The author shows the path of a civilian who joins the army — the moment of making the decision, the road to the enlistment office, and the moment you see war up close. This is an honest reflection on doubts and choices, responsibility, and loss.
About the author

Roman Zakrevskyi is a photographer, videographer, and war correspondent. Born in Chernihiv in 1986.
He began work as a photographer in 2005, and his photos have been part of exhibitions in Kyiv, Chernihiv, Donetsk, Lviv, and abroad. Before the full-scale war, he shot documentary and feature films, and worked as a videographer for the Chernihiv branch of Ukraine’s public broadcaster.

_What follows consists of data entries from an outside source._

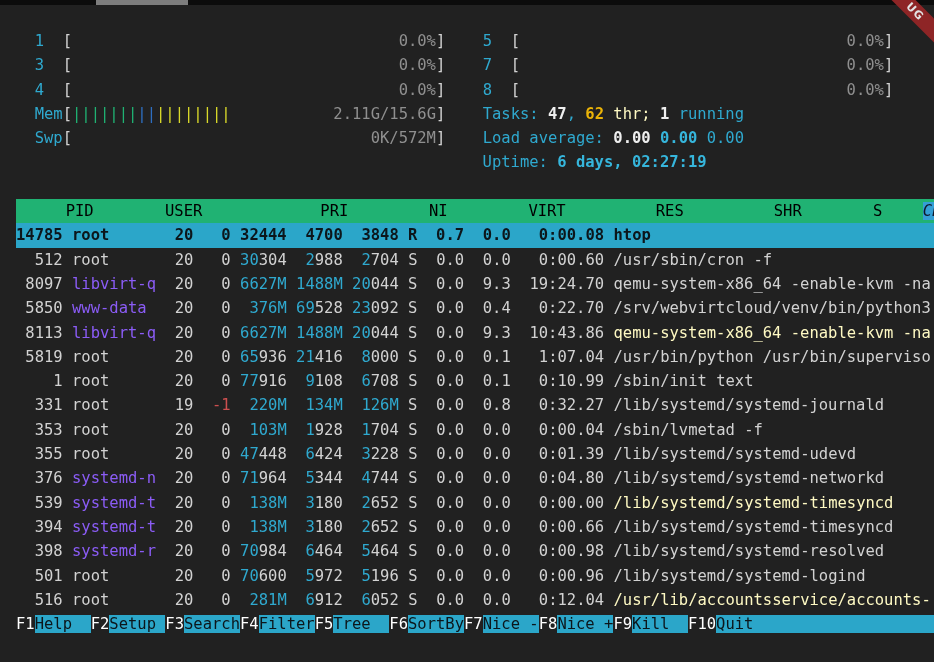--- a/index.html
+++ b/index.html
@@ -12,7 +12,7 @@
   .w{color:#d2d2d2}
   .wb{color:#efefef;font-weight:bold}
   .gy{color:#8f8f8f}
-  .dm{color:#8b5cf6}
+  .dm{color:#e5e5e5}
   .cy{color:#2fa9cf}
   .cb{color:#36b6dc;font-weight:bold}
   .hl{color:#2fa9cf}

In 2022, Roman Zakrevskyi’s photo of a shelled residential building in Chernihiv appeared on the front page of The New York Times. In 2023, he joined the Ukrainian Armed Forces.
Reviews
At the center is a soldier with an absolutely non-military background: in civilian life, he is an artist, a father, someone with a very delicate feel for the world. For four years now, he has been doing something he would never have done in a normal world, but he does it because he must.
Myroslav Laiuk, writer
This book is about that experience. But it is important that this is not a typical military story: we usually expect a catalog of cruelty, a detachment from everything tender and frank from these kinds of books. Here, on the contrary, tenderness, sincerity, openness, and even a certain naivety are placed first.
This is the strength of the book: it does not try to give political assessments or delve into reflections on cultural identity. It simply shows how a soldier experiences war — not a general, but someone who simply, like thousands of others, faces daily risks to his life — very privately and very humanly.